And yes, Srtiels- she was handfed by a man, she generally dislikes women in general, she's ok with me, meaning she tolerates me, once in a blue moon she asks me for kisses (not scratches, she abhores my fingers near her face, unless I have something she likes to eat), but even then, out of nowhere she'll nip at me.
We're thinking of getting now NOT hand reared baby this time as I've heard they cause much less behavioural problems in the future and don't tend to bond to just one person. What's your opinion?


----------



## roxy culver (May 27, 2010)

The problem with non-handfed is whether its tame or not. They can be lovely pets too but only if tame. If untame it'll bite and sometimes they draw blood! So it just depends on whether you have the time to train this 2nd bird.


----------



## Mika (Sep 8, 2008)

I think the best is if you can find someone who lets the parents raise the young but still spends a lot of time with the babies. This way they have the best of both worlds, they know that they are birds, not humans, therefor they do not form such extreme bonds with humans but they are still tame and will want to spend time with people. Unfortunately it is hard to find breeders who "co-parent" the babies with the bird parents, most either hand feed or let the parents raise the babies and do not interact with them at all. If you do get one that is totally parent raised then you should get one very young, just after it has weened. Not sure which make better pets, my are both hand raised. I think a lot of it has to do with the individual bird's personality. 
If you do want to get a second tiel then you should get one sooner rather then later since the longer you wait the harder it will be to get your cockatiel to accept the new one, it will be easier while she is still fairly young.


----------



## srtiels (May 1, 2009)

Nika,

I have done it both ways, handfed and parent raised. I have learned that the handfeds can imprint to one sex (human) therefore I have learned to try and have strangers or famly members come and handle them or be around them so that they are used to various people, and don't fixtate on one type of person. So if you can find a breeder that has a large famly and can socialize the handfed to different people of different sexes and ages that would be good. That is also where a petshop has it over the private breeder because their handfeds are exposed to various people.

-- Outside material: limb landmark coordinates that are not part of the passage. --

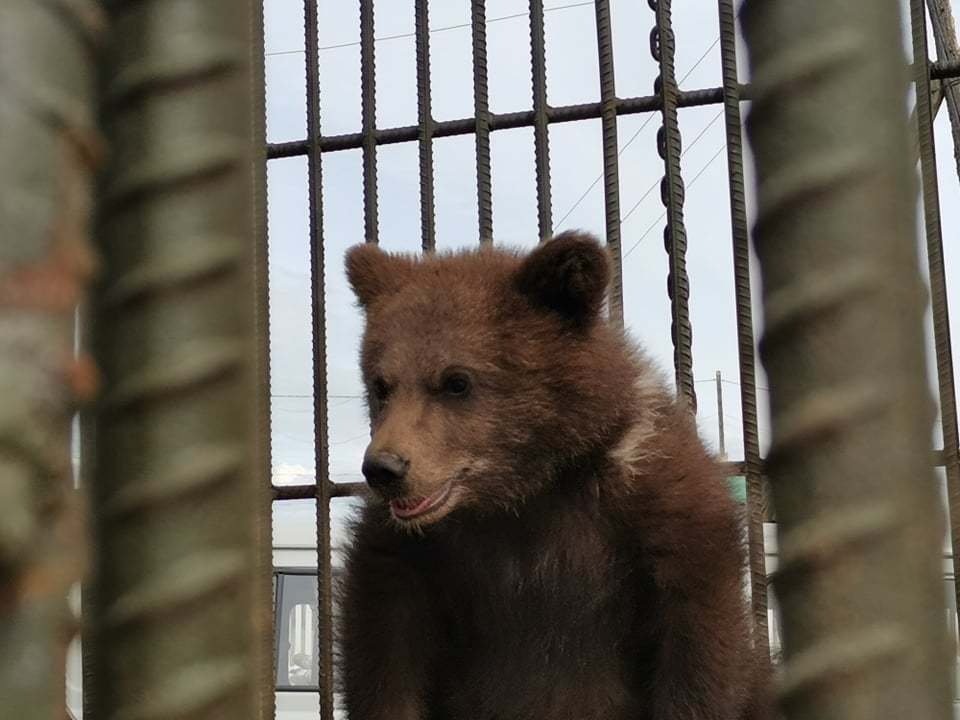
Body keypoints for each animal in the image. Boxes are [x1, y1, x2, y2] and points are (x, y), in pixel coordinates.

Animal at [338, 232, 772, 720]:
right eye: (381, 384)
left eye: (456, 381)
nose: (384, 469)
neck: (527, 488)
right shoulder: (416, 557)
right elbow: (386, 648)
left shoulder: (658, 516)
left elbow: (696, 651)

As to parent raised, find a breeder that is home all the time. What they can do is to condition the patrent birds to be used to them cheeking the nestbox several times a day from the time the first ewgg is layed. As the babies hatch they can check on them several times a day and handle them. Once the eyes open they can take the babies out for 10-15 minutes at a time several times a day so that they are used to people, and then allow the parents to wean the chicks out. I did this once with a colony flight that had 18 babies between the pairs. I handled the babies from hatch. The parents fledged them. I got neglectful and did not handle them once they fledged. When they were 3 months old I went to move them to another flight. i was so surprised that they were laid back, tame, and would hop up on my finger. They were as tame as handfed birds.

also, I would like to point out, just because a bird was handfed does not mean that it is going to be a tame pet. I have seen many handfeds revert right back to wild once they are weaned. A lot of this has to do with their dispositions. If the parents had good dispositions this is passed onto the babies, and they in turn have good dispositions and make great pets. If the parents do not have good, gentle dispositions, especially if they were handfed themselves, this gets passed along to the babies and they in turn tend to be less reluctant to want to interact with as human.


----------



## Nika (Nov 9, 2010)

Sincere thanks, it's definately food for thought! Unfortunately the country I live in, doesn't seem to have more than two breeders, if there are, they're extremely well hidden! Both seem to hand raise the chicks and we're both not too willing to get bird with similar behavioural problems. Don't get me wrong, I love this irritating Missy, but she can wear us out!
Maybe somebody from Ireland know of good breeders?
And once again- thank you.


----------